Whenever anyone gets hurt, no matter what the injury, the first thing my kids run for is an ice pack. Over time, we've lost one and the cover on the other had seen better days. I figured there had to be a way to make your own, and after a quick Goggle search, I found this recipe.
I used the one with rubbing alcohol, and since I had wintergreen, I didn't need to add food coloring (you don't want anyone to mistake it for plain ice!) It works like a charm!
I took a rough measurement by laying some fleece for a warmer side and PUL fabric (which is waterproof, so the sweat from the ice won't go though the fabric) for the cool side, over the ice pack. Quick and dirty folks, since it is going to be draped over cuts and scrapes! You could use cotton for this as well, but the ice will moisten it after a few minutes.

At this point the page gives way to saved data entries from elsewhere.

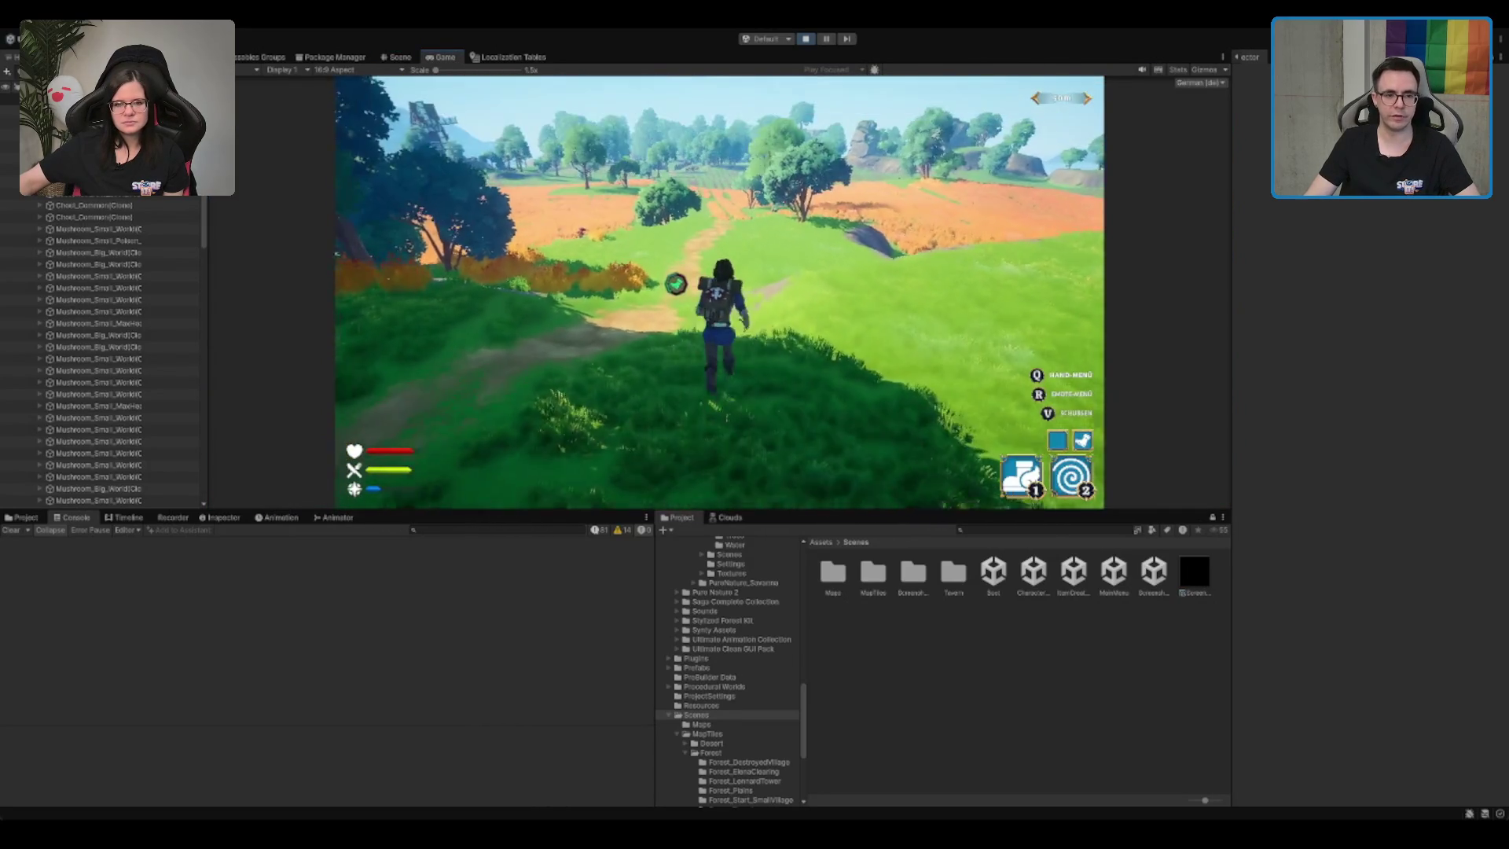
key("1")
key("w")
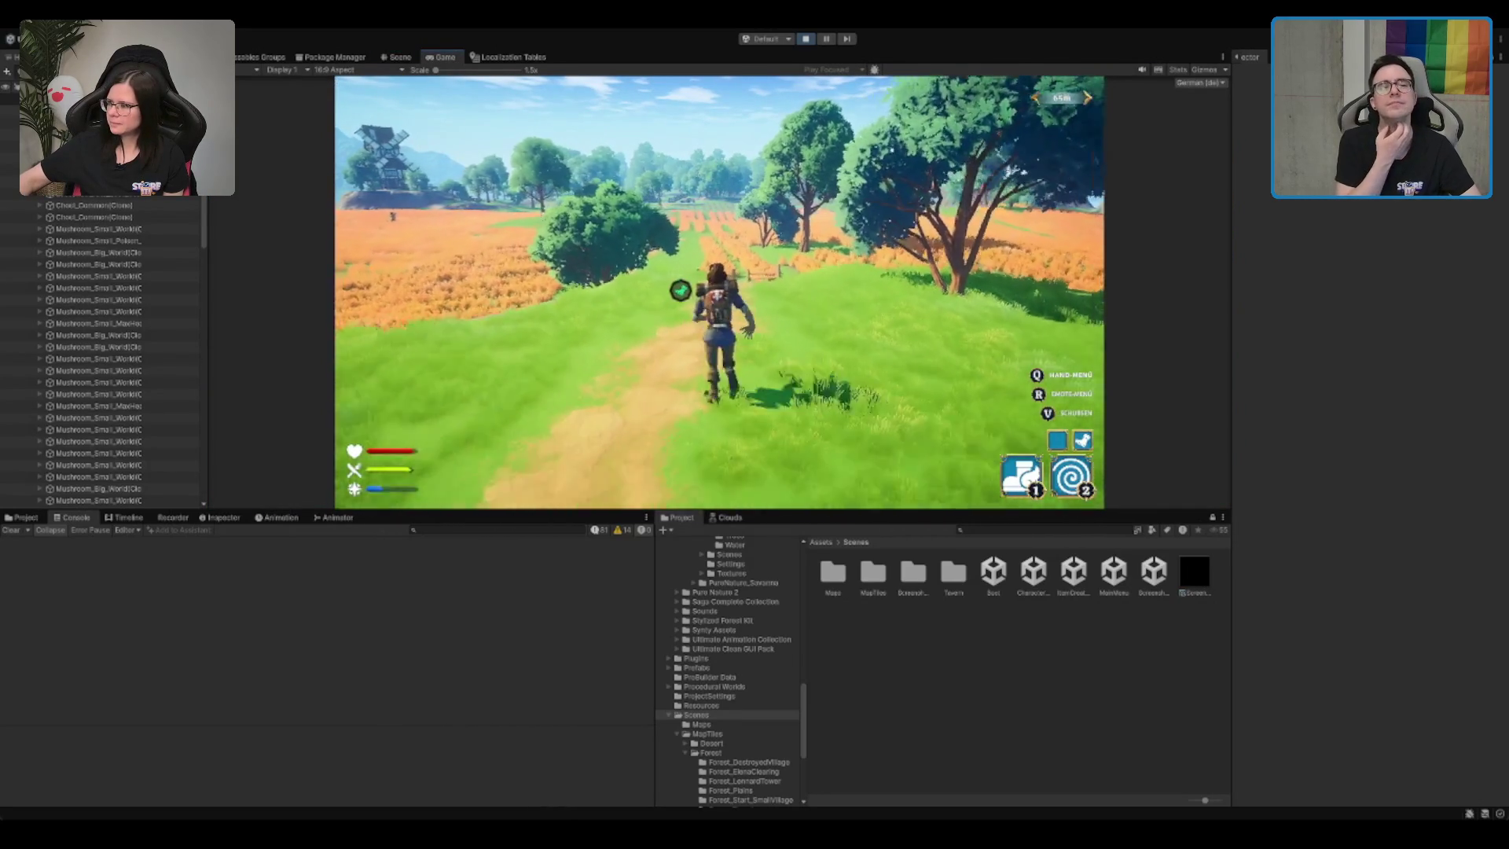
key("w")
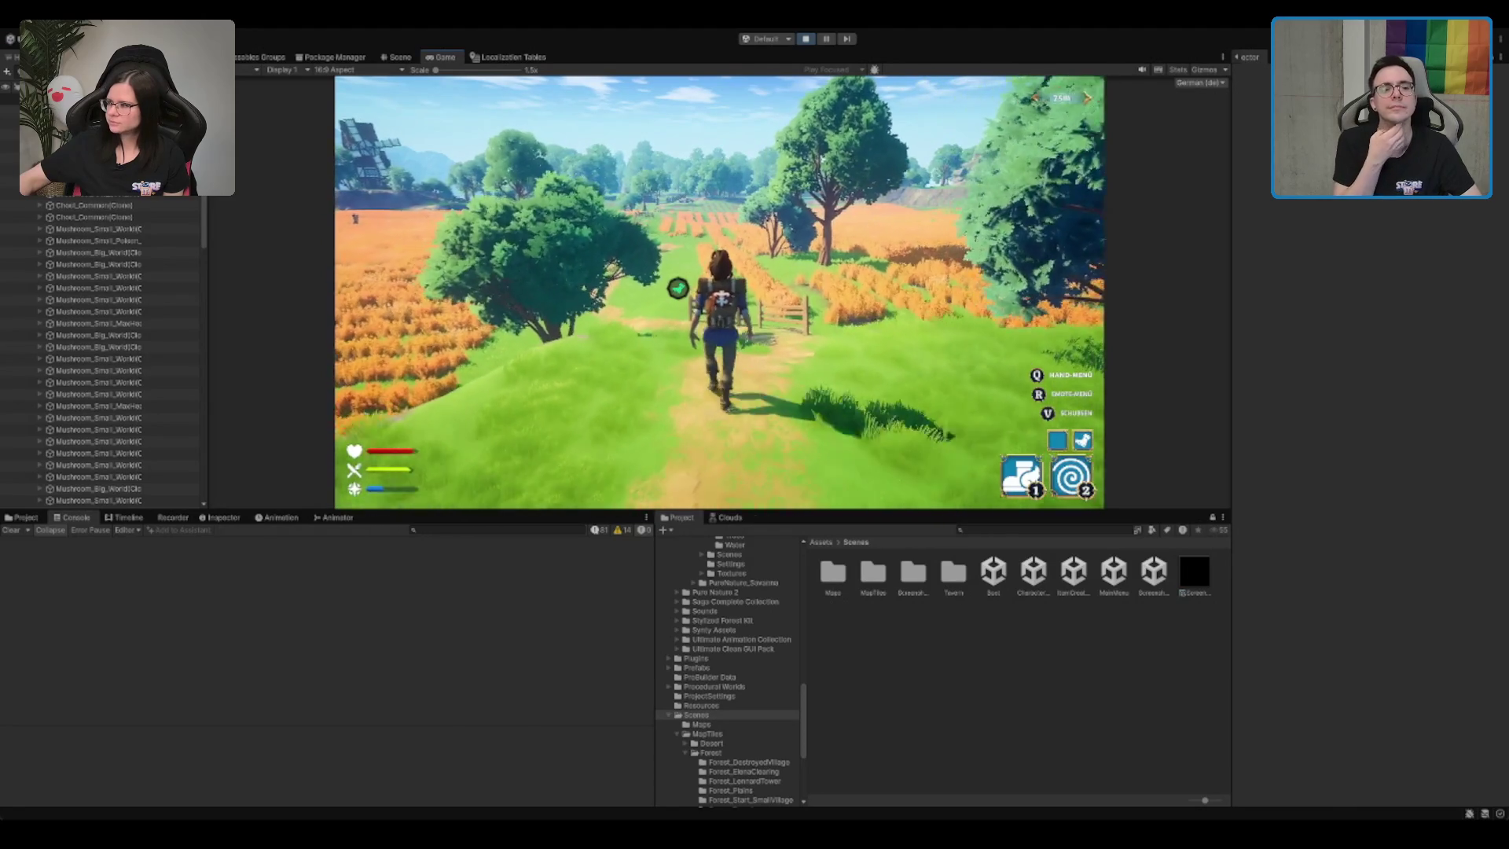
key("w")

I pinned the fabrics right side together, on three sides, to make a pocket. I didn't even bother trimming the fleece until after I seamed them together.
Trim the seams and cut the corners close to the stitching. Turn right side out.
Pin the open edges under and topstitch closed. Normally, I wouldn't pin PUL to limit the amount of punctures in it, but the ice pack fits below this area.
I added a plastic snap to keep the ice pack in. You could use a sew on snap, button, or velcro as well. I just have an abnormal attachment to my diaper snap setter (and it's fast! You know I love fast).
That's it! I made two, just in case of double injuries:)
I started out as a performing arts major and ended up as a special ed/social studies sixth grade teacher. Now after many years of teaching and two children, I've decided to live my art, no excuses. Working in education for many years has opened my eyes to the lack of creativity that children have today (let's give a big thanks to No Child Left Behind for that one!), and how important it is to nuture all forms of creativity in our children and ourselves. I encourage my kids to make art during the day, and I make my own at night. As Ali Edwards said, "living a creative life is a choice." I've made the choice to live my art, and I invite all mommies (and everyone else, for that matter) to do the same.